Now on to Hyrus Hyrus ... I believe that Bowser is more of a momentum based character who gets momentum through punishing and his grab. I can be destroying an opponent then after taking the stock to not be able to take the last one. Also having that momentum makes Bowser scary as hell due to his KO power from his UpSmash when grounded or UpAir after a potential airdodge or UpThrow. Also I find that Bowser's UpTilt and upwards angled FowardTilt tends to shut down most aerial approaches that involve lots of shorthops and then if you screw them up just go with the good ole' NeutralAir. Just some thoughts on mine about your comment.
 

Hyrus

Smash Journeyman
Joined
Apr 15, 2008
Messages
226
Location
Central US
Also having that momentum makes Bowser scary as hell due to his KO power from his UpSmash when grounded or UpAir after a potential airdodge or UpThrow.
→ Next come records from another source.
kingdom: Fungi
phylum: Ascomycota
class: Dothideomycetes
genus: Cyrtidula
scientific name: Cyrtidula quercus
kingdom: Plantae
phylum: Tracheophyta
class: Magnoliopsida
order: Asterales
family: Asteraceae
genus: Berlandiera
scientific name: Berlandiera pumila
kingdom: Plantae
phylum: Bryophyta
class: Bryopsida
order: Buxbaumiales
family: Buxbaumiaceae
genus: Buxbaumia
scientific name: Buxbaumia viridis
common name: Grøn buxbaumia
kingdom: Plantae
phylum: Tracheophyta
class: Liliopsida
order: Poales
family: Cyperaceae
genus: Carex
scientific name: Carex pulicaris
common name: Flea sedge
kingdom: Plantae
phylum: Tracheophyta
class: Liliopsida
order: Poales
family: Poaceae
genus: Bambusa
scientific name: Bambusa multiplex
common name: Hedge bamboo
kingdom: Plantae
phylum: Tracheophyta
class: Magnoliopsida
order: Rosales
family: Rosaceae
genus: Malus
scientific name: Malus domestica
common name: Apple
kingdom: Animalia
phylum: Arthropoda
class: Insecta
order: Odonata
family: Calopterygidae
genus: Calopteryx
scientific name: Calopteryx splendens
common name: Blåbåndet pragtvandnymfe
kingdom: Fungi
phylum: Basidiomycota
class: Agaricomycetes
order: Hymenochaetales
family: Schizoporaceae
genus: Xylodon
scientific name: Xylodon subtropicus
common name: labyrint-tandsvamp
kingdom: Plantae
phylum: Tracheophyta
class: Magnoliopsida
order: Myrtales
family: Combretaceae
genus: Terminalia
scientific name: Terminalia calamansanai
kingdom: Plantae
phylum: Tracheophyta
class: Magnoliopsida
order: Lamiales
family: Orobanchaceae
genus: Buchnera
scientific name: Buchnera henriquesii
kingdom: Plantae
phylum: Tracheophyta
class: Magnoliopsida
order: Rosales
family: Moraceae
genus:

Also I find that Bowser's UpTilt and upwards angled FowardTilt tends to shut down most aerial approaches that involve lots of shorthops and then if you screw them up just go with the good ole' NeutralAir.
In my history of matches, USmash just doesn't see much action. It basically hits at the top of Bowser's body height... people just don't go there. UAir is good on hit, but it's limited to being out of an UThrow. I could count on one hand the number of times i've landed UAir in a neutral/juggle scenario.

If you were fighting Marth, who was approaching with aerials and neutralB's, neither UTilt or FTilt is going to beat what he's throwing at you. Cloud? Ike? Zero-Suit? These are all characters with long disjointed aerial approaches that are especially safe on a tall character like Bowser. And Bowser just doesn't have the reach or speed to counteract a lot of these approaches.